Saved data entries
--------------------------------
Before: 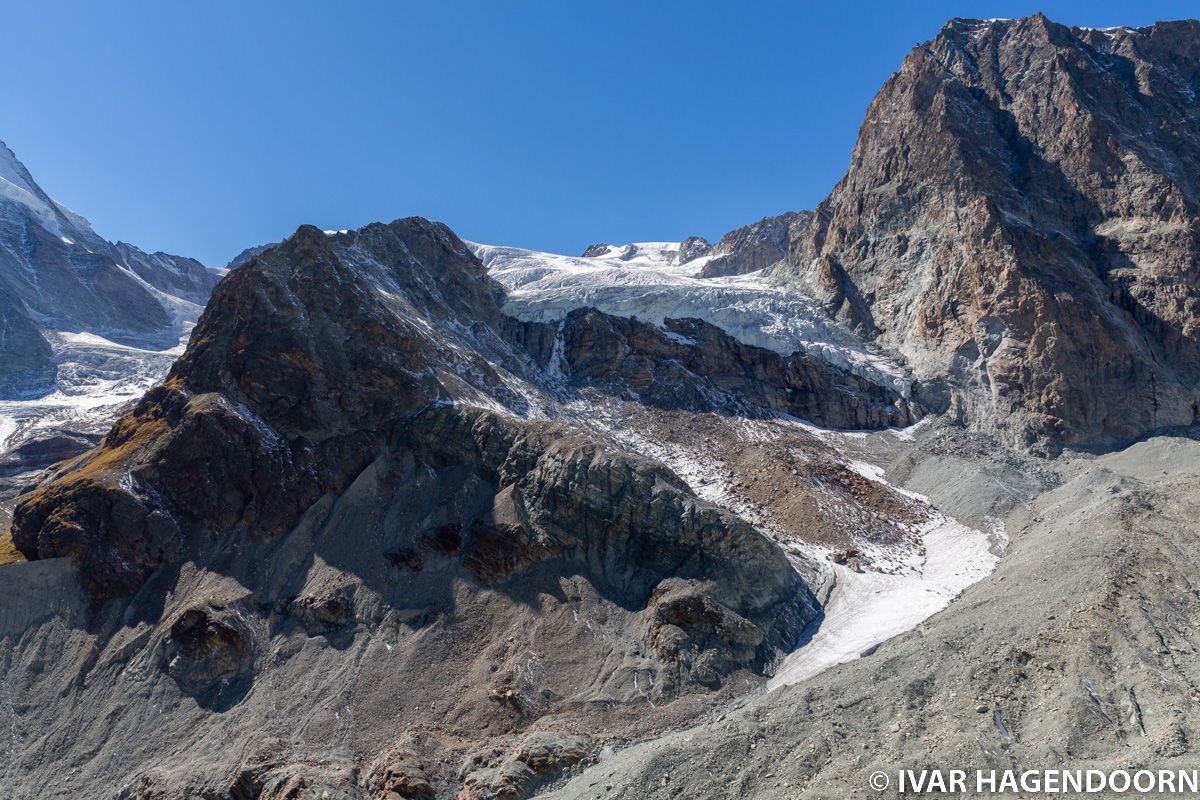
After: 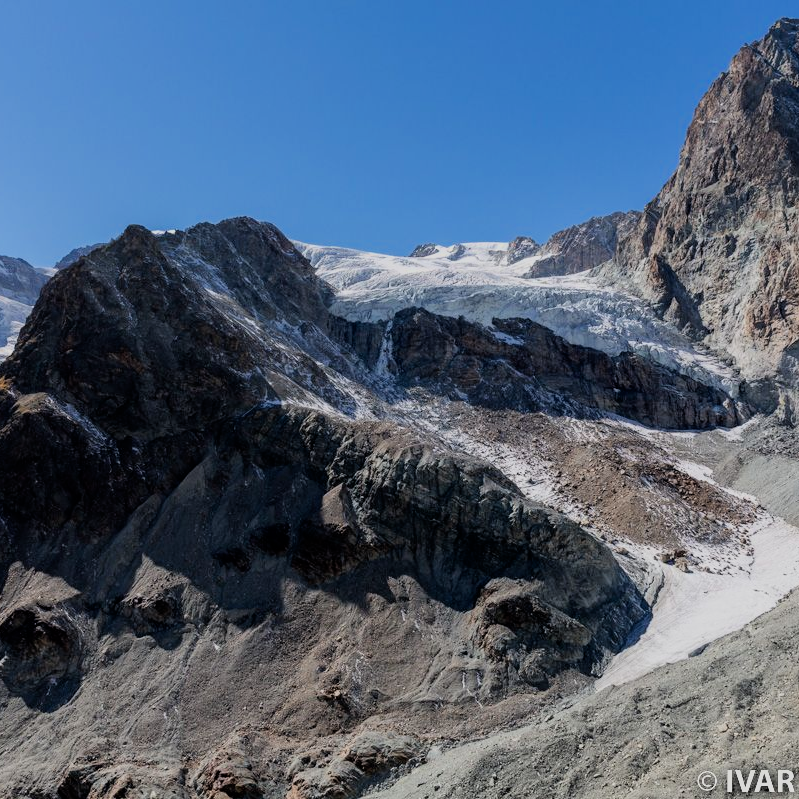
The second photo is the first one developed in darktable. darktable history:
crop and rotate: left 14.385%, right 18.957%
filmic rgb: middle gray luminance 29.23%, black relative exposure -10.37 EV, white relative exposure 5.47 EV, threshold 5.97 EV, target black luminance 0%, hardness 3.93, latitude 2.89%, contrast 1.125, highlights saturation mix 6.03%, shadows ↔ highlights balance 14.47%, color science v6 (2022), enable highlight reconstruction true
--------------------------------
**TASK DETAILS**
Rewrite every line of the material with "developed" swapped for "processed" and everything else left as it stands. Omit the pictures from your answer.

**THE SOLUTION**
Before: 
After: 
The second photo is the first one processed in darktable. darktable history:
crop and rotate: left 14.385%, right 18.957%
filmic rgb: middle gray luminance 29.23%, black relative exposure -10.37 EV, white relative exposure 5.47 EV, threshold 5.97 EV, target black luminance 0%, hardness 3.93, latitude 2.89%, contrast 1.125, highlights saturation mix 6.03%, shadows ↔ highlights balance 14.47%, color science v6 (2022), enable highlight reconstruction true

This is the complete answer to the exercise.